All that is wanted is a word-for-word copy of the data from its first line to the line containing "(754, 163) = (357, 374): none -> beige bowl", both included.

================================

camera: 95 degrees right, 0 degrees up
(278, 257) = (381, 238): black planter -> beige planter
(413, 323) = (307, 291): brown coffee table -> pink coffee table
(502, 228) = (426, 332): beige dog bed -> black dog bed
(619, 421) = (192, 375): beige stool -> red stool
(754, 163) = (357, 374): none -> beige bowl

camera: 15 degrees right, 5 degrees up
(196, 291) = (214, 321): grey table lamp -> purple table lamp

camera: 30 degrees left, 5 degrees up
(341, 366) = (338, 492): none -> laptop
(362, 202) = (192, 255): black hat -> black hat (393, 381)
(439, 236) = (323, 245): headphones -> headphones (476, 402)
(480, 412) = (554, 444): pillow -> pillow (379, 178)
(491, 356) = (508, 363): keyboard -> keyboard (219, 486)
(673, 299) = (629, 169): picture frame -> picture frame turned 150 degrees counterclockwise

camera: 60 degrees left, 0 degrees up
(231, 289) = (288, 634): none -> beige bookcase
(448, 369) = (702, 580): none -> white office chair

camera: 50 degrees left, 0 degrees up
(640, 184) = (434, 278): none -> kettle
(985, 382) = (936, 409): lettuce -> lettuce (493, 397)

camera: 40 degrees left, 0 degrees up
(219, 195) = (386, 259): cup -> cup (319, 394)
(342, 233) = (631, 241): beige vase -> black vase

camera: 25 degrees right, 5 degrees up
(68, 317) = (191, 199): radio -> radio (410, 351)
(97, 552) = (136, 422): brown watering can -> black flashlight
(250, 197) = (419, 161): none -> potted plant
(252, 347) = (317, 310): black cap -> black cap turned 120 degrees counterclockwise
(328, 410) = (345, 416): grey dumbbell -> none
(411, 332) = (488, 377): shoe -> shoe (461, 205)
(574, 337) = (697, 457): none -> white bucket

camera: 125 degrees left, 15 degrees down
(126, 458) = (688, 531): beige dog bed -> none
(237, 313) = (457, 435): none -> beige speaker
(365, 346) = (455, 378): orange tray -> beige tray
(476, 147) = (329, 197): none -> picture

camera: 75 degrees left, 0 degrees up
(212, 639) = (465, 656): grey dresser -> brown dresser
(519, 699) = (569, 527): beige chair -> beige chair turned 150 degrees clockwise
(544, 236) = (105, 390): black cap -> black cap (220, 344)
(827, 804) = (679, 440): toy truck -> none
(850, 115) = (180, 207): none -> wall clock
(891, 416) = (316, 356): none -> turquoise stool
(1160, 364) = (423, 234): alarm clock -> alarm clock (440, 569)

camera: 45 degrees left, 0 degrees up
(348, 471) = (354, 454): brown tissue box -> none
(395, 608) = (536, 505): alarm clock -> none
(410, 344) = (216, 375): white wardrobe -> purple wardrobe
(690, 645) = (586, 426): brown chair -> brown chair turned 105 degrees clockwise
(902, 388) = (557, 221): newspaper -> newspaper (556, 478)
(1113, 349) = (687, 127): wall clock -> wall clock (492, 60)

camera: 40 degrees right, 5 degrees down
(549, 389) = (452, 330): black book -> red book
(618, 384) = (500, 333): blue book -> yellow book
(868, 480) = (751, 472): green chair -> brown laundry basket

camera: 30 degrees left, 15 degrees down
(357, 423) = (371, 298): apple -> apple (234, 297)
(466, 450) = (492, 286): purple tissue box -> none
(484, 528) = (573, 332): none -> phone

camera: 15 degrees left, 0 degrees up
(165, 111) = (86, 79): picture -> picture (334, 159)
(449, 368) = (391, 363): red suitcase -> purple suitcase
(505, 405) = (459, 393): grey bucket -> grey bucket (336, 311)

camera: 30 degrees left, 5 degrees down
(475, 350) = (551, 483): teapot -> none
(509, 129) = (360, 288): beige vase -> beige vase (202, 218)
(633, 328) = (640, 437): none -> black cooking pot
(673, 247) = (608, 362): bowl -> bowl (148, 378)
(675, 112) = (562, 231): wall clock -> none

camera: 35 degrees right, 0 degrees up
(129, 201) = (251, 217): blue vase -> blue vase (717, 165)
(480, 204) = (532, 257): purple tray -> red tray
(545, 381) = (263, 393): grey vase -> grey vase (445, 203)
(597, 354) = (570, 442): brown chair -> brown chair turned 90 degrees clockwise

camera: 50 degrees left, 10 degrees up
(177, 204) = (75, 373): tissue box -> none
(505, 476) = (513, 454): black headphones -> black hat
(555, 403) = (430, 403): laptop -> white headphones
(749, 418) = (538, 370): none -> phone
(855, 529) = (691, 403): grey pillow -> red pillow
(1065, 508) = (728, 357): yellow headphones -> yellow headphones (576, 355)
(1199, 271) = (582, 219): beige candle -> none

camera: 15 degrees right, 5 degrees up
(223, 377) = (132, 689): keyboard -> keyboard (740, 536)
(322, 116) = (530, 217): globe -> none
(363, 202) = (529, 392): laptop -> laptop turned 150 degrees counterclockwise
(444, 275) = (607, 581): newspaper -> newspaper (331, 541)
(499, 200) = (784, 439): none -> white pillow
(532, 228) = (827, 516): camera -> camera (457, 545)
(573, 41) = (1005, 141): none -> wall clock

================================

## REPLY
camera: 95 degrees right, 0 degrees up
(278, 257) = (381, 238): black planter -> beige planter
(413, 323) = (307, 291): brown coffee table -> pink coffee table
(502, 228) = (426, 332): beige dog bed -> black dog bed
(619, 421) = (192, 375): beige stool -> red stool
(754, 163) = (357, 374): none -> beige bowl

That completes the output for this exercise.